Entonces añadió, hablando consigo mismo: «¡Qué vulgaridad! ¡Qué
sinvergüenza! Pero tomará el Grano».

***

Ya había anochecido. El súbito ruido de las tachuelas de las botas al golpear el


adoquinado, y su igualmente repentino final, indicaban a cada una de las compañías
del regimiento 181, siguiendo los pasos de la precedente, que estaban atravesando
una carretera principal.
Didier, de la compañía número 2, era, quizá, el único de los tres mil soldados que
conocía el lugar en que se encontraban o que podía sentir algún interés personal por
él. Aunque su interés tampoco era excesivo, porque estaba tan cansado y preocupado
por sus doloridos músculos como el resto. Identificar su paradero, no obstante, era
una función automática, propia de un antiguo guardia fronterizo y vigilante nocturno,
y esa función seguía activada a pesar de la fatiga. No la cumplía con menos eficacia
porque estuviera oscuro. Por el contrario, los sentidos, que durante el día habían
estado latentes, sin por ello dejar de absorber impresiones, afloraban a la superficie
por la noche e intensificaban su capacidad de percepción; después de todo, la
oscuridad sólo le había privado parcialmente de uno de ellos: la vista.
Didier tenía muy desarrollado el sentido de la orientación; tan desarrollado que,
de hecho, tendía a ser poco tolerante con los que no lo tenían y los despreciaba por su
pereza, a la que él atribuía tal carencia. Didier sabía con exactitud dónde se hallaba;
era para él una cuestión de orgullo el saberlo.
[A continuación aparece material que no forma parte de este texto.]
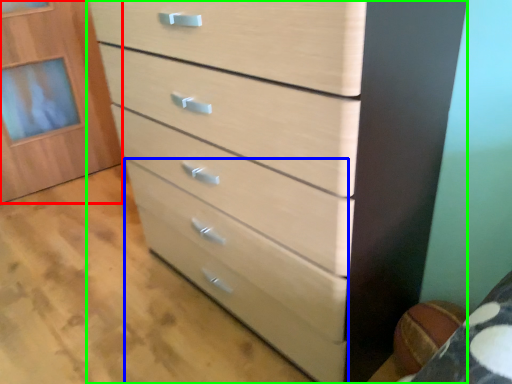
Question: Which object is the farthest from cabinetry (highlighted by a red box)? Choose among these: drawer (highlighted by a blue box) or chest of drawers (highlighted by a green box).

Choices:
 (A) drawer
 (B) chest of drawers

Answer: (B)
Sabía que el regimiento había dejado el
pueblo poco después de la caída de la noche por el mismo camino por el que había
entrado. Sabía que había subido una colina. Había sentido los campos abiertos de la
baja meseta y lo sinuoso de la ruta que los atravesaba. No era capaz de distinguir el
contorno del bosque en el que de pronto se habían internado, pero sabía que estaban
en un bosque porque sentía el espacio y el ruido delimitados con más nitidez en torno
a él. El sexto sentido que poseía cuando se hallaba al aire libre le decía que aquellos
lugares eran los mismos por los que habían pasado esa misma mañana. La orden de
romper el paso, transmitida a lo largo de toda la columna a medida que se
aproximaban al puente sobre el arroyo, no hizo más que confirmar la certidumbre
acerca de su situación; y muy poco después, la ligera modificación tonal en el eco
causado por la marcha del regimiento le hizo darse cuenta de que estaba caminando
entre muros de ladrillo en lugar de muros de árboles: los muros del pueblo.
De esta forma, cuando oyó que las botas de la compañía precedente golpeaban los
adoquines, que resonaban unos instantes, automáticamente tuvo la certeza de que el
regimiento estaba atajando por la carretera, pasando junto al Café du Carrefour y
dirigiéndose de nuevo hacia otro sector de aquel frente, un sector que, en su opinión,
había abandonado hacía muy poco tiempo.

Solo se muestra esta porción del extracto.